Fillon voit dans sa candidature

Du bout des lèvres, François Fillon l'a avoué lundi à La Réunion: faire campagne sous la menace d'une mise en examen, «ce n'est pas totalement une partie de plaisir». Il a eu beau s'efforcer de donner le change depuis son arrivée sur l'île, samedi matin, tout le ramène toujours à cette décision de justice à laquelle il ne veut pas croire. «Je ne vois pas comment ça pourrait se produire, on serait dans une quasi-voie de fait», a-t-il confié aux journalistes qui couvraient son déplacement, lors de son unique échange avec eux.
 
Le candidat admet avoir « mis un peu plus de temps que d'autres » à réaliser qu'employer des membres de sa famille « suscitait des soupçons », mais il s'estime victime d'« une injustice profonde »
 
Une demi-heure à bâtons rompus pour montrer que sa «détermination» est intacte.

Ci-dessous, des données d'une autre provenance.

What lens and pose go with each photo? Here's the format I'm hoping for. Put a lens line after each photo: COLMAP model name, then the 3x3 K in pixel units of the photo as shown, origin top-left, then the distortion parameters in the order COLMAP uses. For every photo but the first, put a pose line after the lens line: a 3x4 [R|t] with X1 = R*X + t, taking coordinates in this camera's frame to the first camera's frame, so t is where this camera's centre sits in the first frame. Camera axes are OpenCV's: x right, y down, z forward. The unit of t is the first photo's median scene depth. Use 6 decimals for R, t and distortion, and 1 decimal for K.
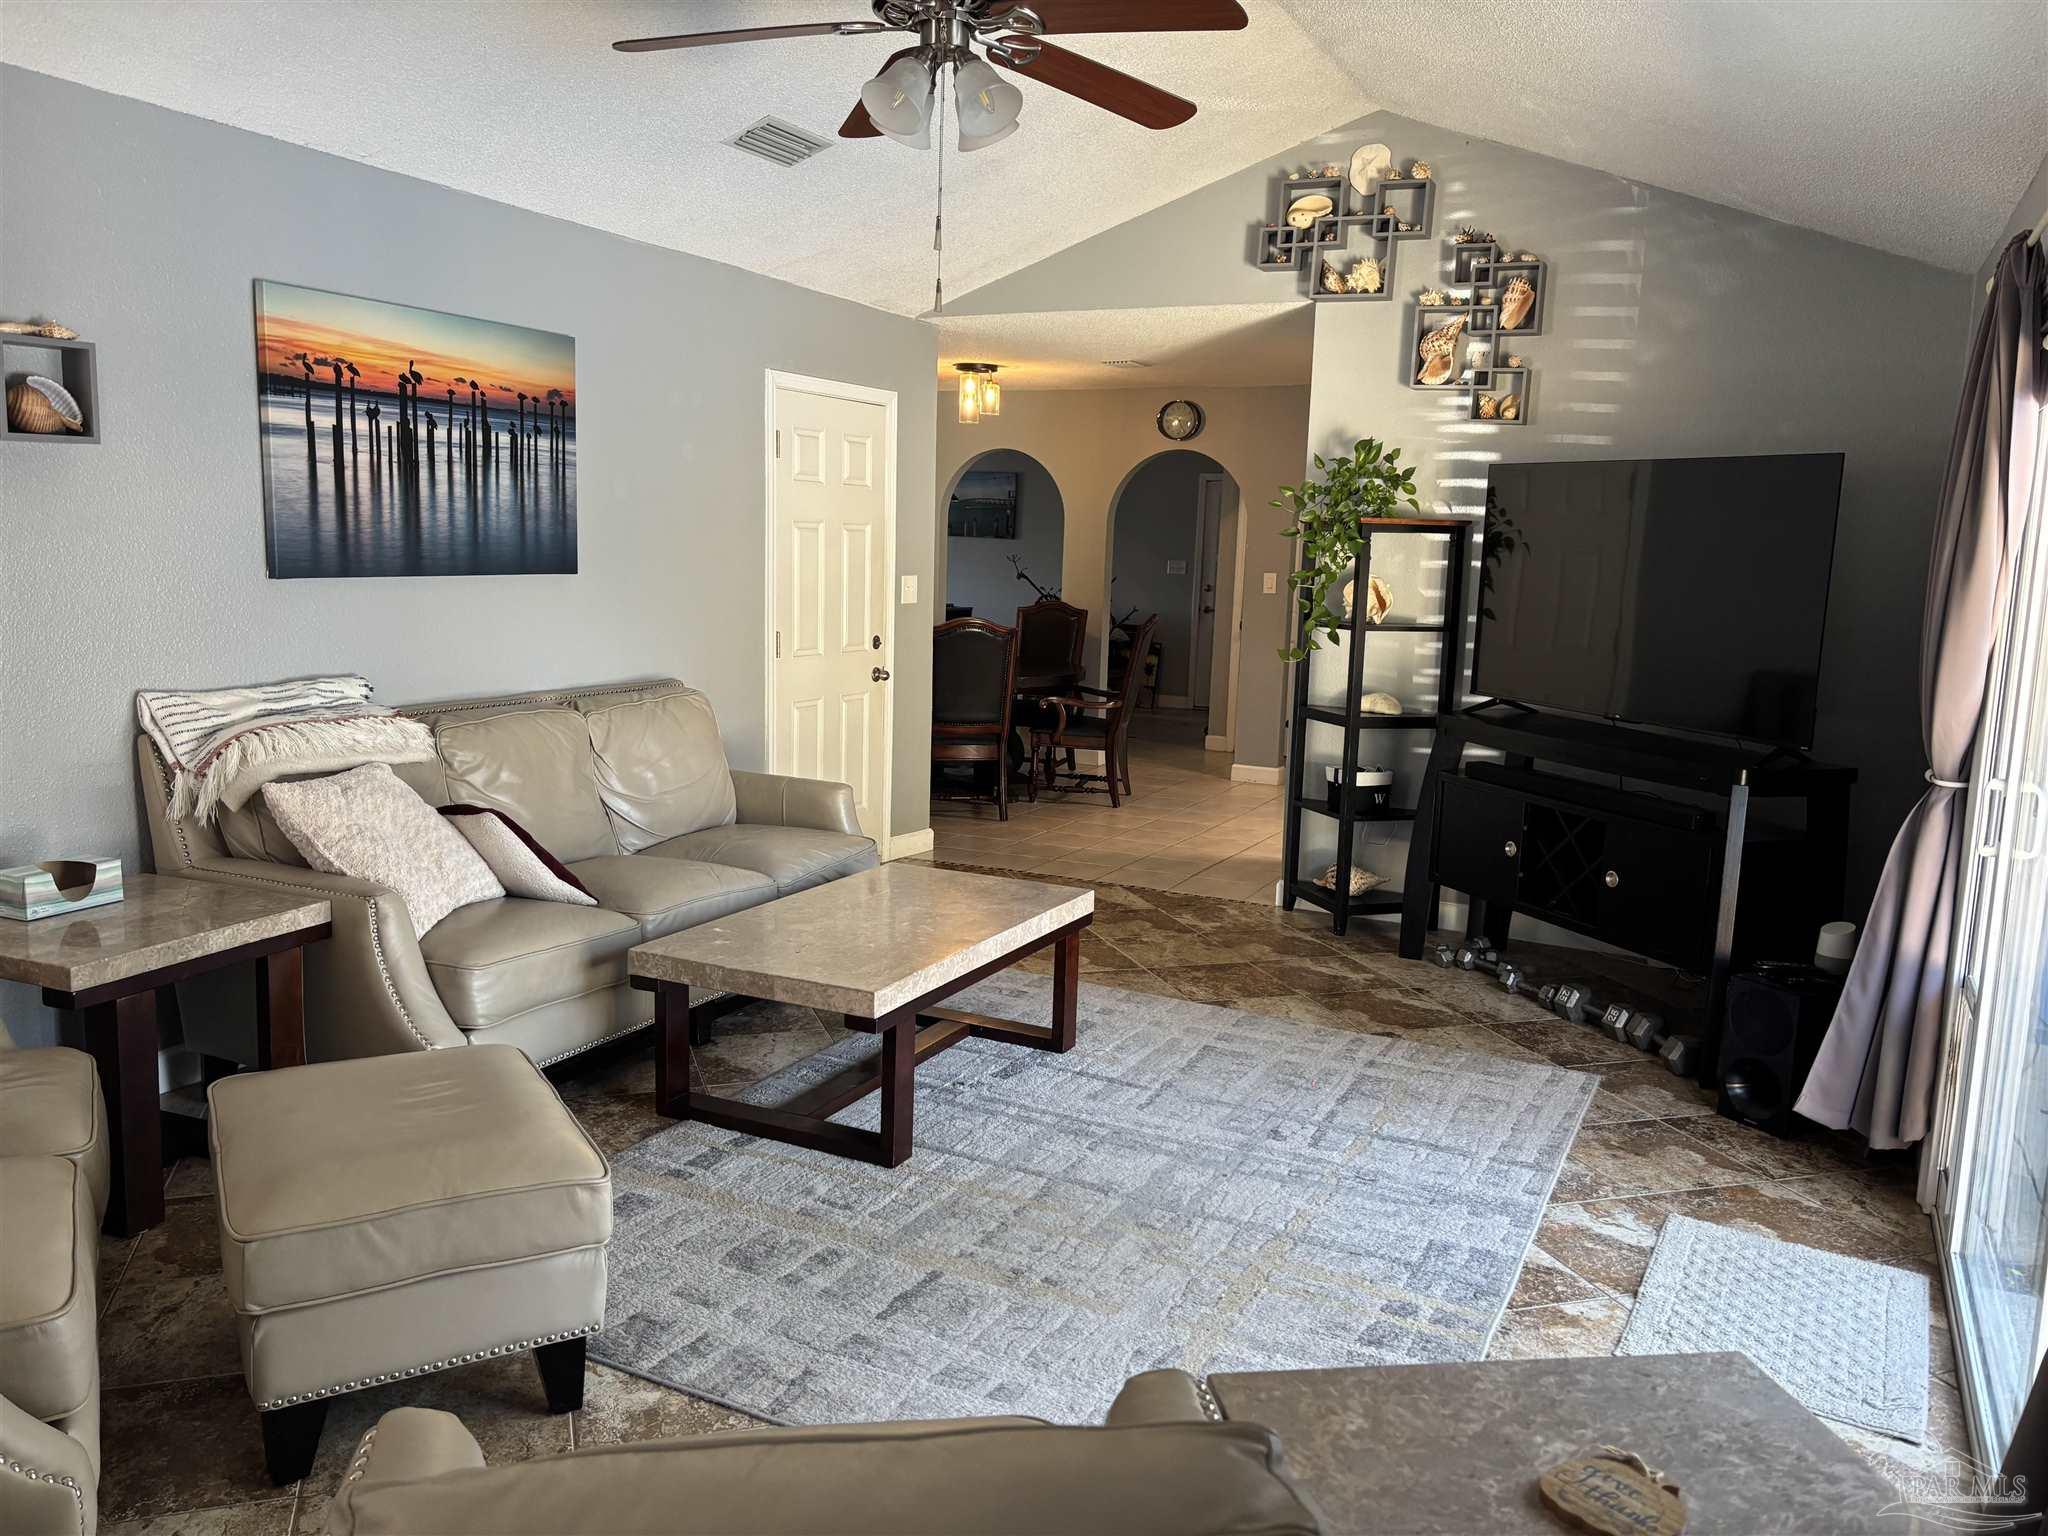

Le candidat admet avoir «mis un peu plus de temps que d'autres» à réaliser qu'employer des membres de sa famille «suscitait des soupçons», mais il s'estime victime d'«une injustice profonde». Ce qui n'empêche pas les maladresses. Avoir demandé aux parlementaires de lui donner «quinze jours» pour que son innocence soit reconnue? «Honnêtement, c'était une erreur», concède-t-il. Parler de «misogynie» quand Le Canard enchaîné l'a accusé d'avoir fourni des emplois fictifs à son épouse Penelope? «Ce n'était pas une formule très heureuse.» Et pourquoi diable avoir attendu quinze jours pour mettre en cause la compétence du parquet national financier, s'il était vraiment convaincu que son auto-saisine constituait «une atteinte à la séparation des pouvoirs »? «Parce qu'on ne l'avait pas vu avant», lâche-t-il, en plaidant «une certaine naïveté».
 
Convaincu d'être la cible d'une opération politique, il n'imagine pas que les manifestations d'hostilité contre lui puissent être spontanées. «Vous me prenez pour un con?, s'offusque-t-il. Bien sûr que c'est coordonné!» À La Réunion, il y a eu droit à chaque étape de sa visite ou presque, par petits groupes d'une trentaine d'opposants au grand maximum, comme lundi à Saint-Denis. Il n'est jamais allé à leur rencontre. «Dialoguer avec des manifestants d'extrême gauche ou socialistes n'est pas ma priorité absolue, ironise-t-il. Ma priorité absolue, c'est de mobiliser l'électorat de droite et du centre qui veut éviter de se retrouver sans candidat.»